Saturday, January 7, 2012

The GOP’s Big Lie on Obama and jobs

The GOP’s Big Lie on Obama and jobs

In the wake of today’s better-than-expected jobs report, Newt Gingrich has now released a statement bashing Obama for failing on the economy. He did this by echoing Mitt Romney’s favorite Big Lie — i.e., that the way to evaluate the success or failure of Obama’s jobs policies is to look at how many net jobs have been created or lost since he took office:
“Three full years into the Obama presidency, and there are still 1.7 million fewer Americans going to work today than there were on Obama’s Inauguration Day.
“Today’s new December unemployment figure doesn’t capture the full scale of the tragedy: almost 24 million Americans still unemployed, working part-time for economic reasons, or discouraged from looking for work.
“The Obama experiment has failed, and it is time to look to proven solutions that have successfully empowered job-creators in the past...”
It’s actually a good thing that Gingrich did this, because it perfectly reveals the reason the Republican presidential hopefuls are insisting on using the “net” jobs metric: It’s the only way they can continue to attack Obama as a job destroyer, even as jobs continue to be created on his watch.
Again: Romney, and now Gingrich, are basing their case that Obama has failed on the economy — and worse, that Obama has actually destroyed jobs — on the assertion that overall, jobs have been lost on Obama’s watch.
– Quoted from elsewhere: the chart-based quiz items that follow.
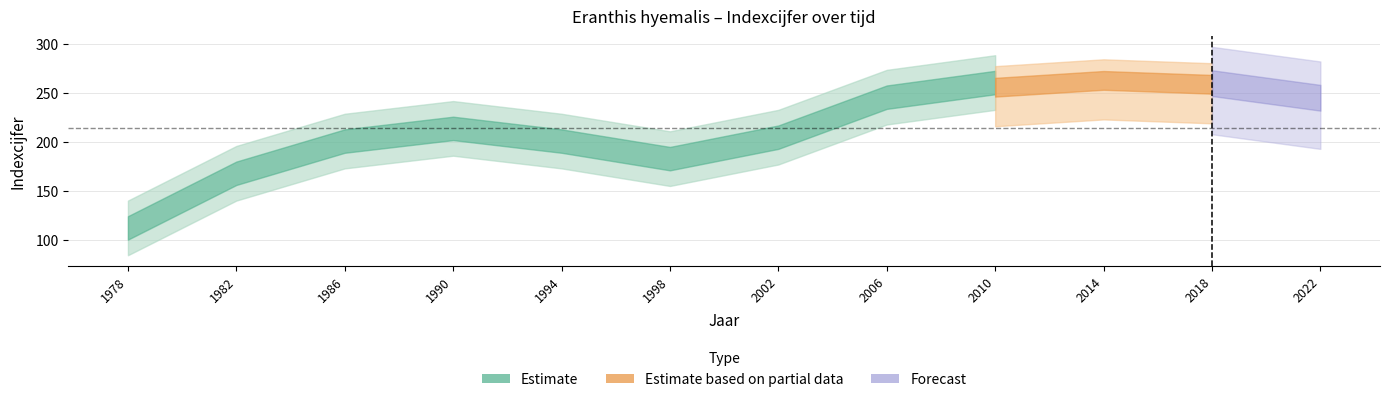

True or false: the data has more than 0 interior local peaks.

True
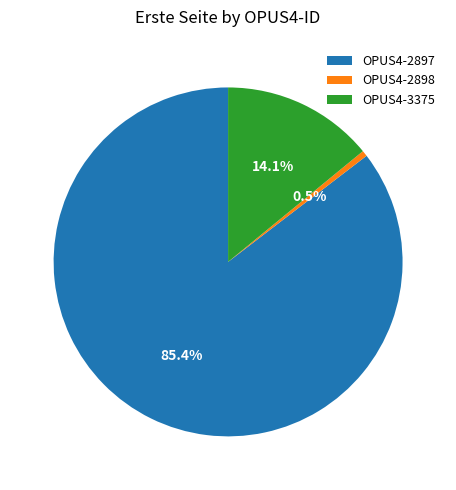

To the nearest percent, what is the difference between the OPUS4-2898 and OPUS4-2897 slice percentages?

85%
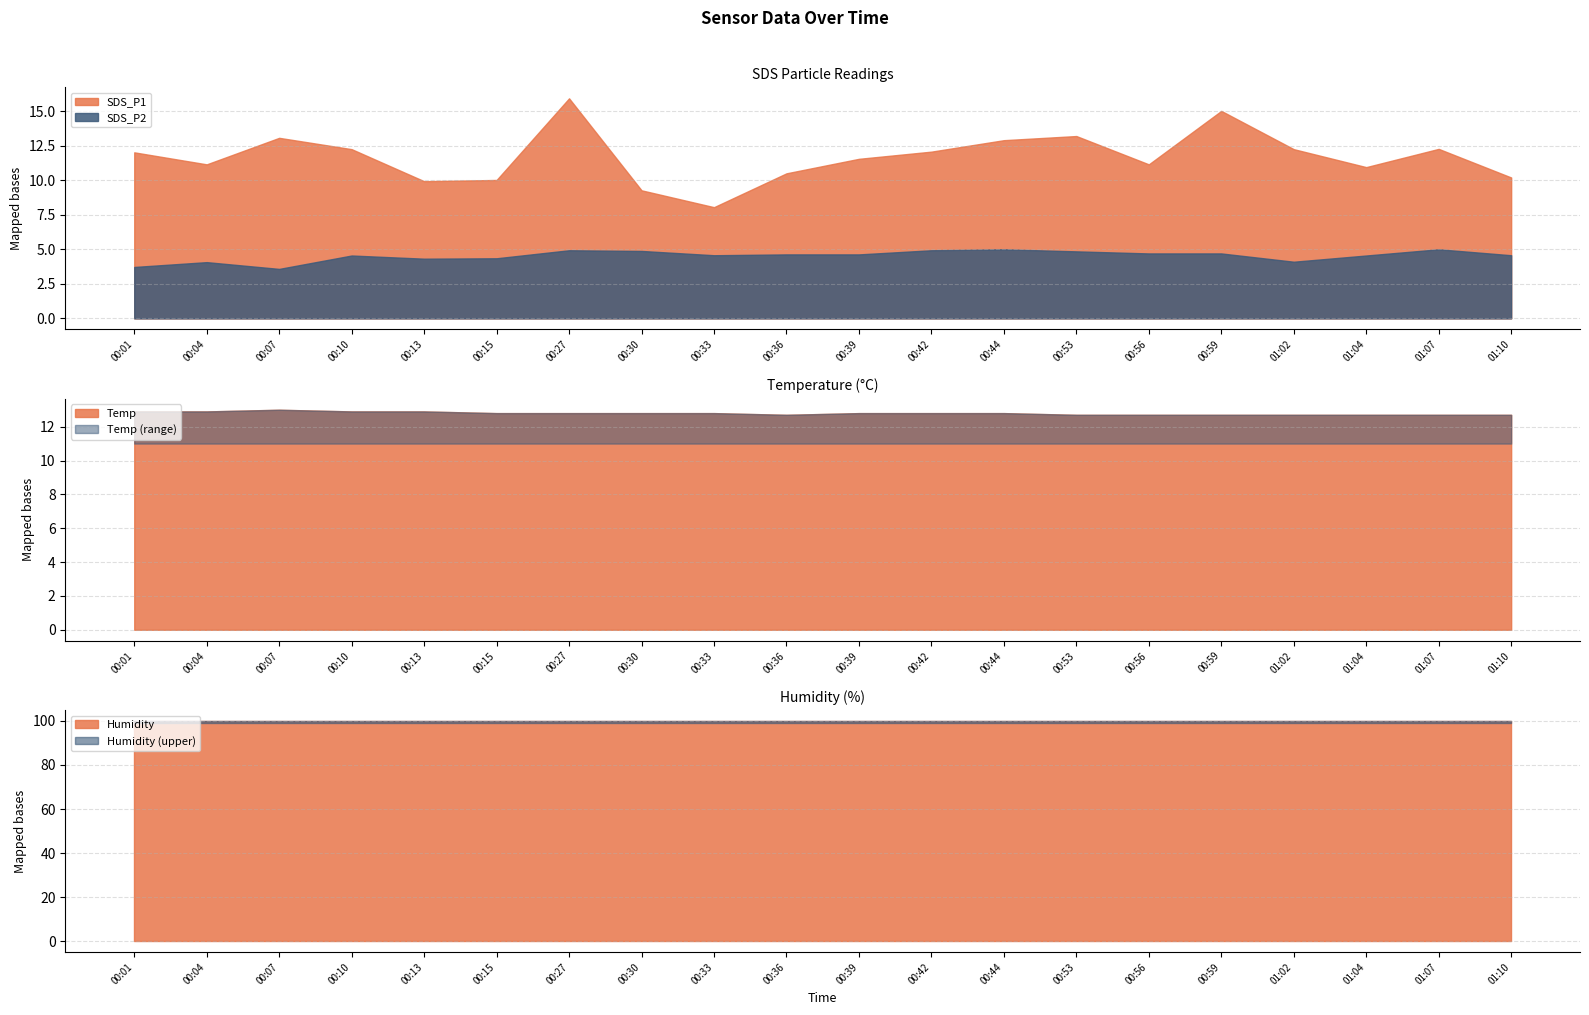

What position from the left is 00:10?

4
Gingrich is claiming that this metric proves that “the Obama experiment has failed.” In other words, like Romney, he is claiming that this metric proves that Obama’s policies have failed.
But they reach this conclusion by factoring in the hundreds and hundreds of thousands of jobs that the free-falling economy continued to shed in the months that passed after Obama took office but before his stimulus took effect. Indeed Gingrich is quite explicit about this, defining his metric as a comparison between how many Americans are going to work today versus how many went to work at the time of Obama’s inauguration.
Though today’s numbers are cause for cautious optimism, there’s no denying that jobs have not been created as fast as we would like on Obama’s watch. But come on — the citation of jobs lost before Obama’s policies passed as evidence that those policies were a failure is just ludicrously, cosmically absurd, and should not be allowed to stand.
This claim is absolutely central to the entire case the GOP candidates are making — and will continue to make — against Obama’s reelection. As Gingrich’s statement today neatly reveals, it is the only way they can continue claiming that Obama is a destroyer of jobs even as jobs continue to be created. Put more simply, it is the only way they can continue to claim Obama has failed on the economy, even as the private sector has created jobs for over 20 months straight at this point.
And this claim is only spreading. So at some point news outlets are simply going to have to press the GOP candidates to justify it. Right?
UPDATE: And right on cue, Romney repeats the claim again in a statement:
“Of course it is good news fewer Americans are out of work, but thirty-five consecutive months of unemployment above 8 percent is no cause for celebration. Under President Obama, we have lost 1.7 million jobs — America deserves better. Eventually our economy will recover, America always does. But President Obama’s policies have slowed the recovery and created misery for 24 million Americans who are unemployed, or stuck in part-time jobs when what they really want is full-time work. As President, I will refuse to accept high unemployment as the ‘new normal’ for our economy.”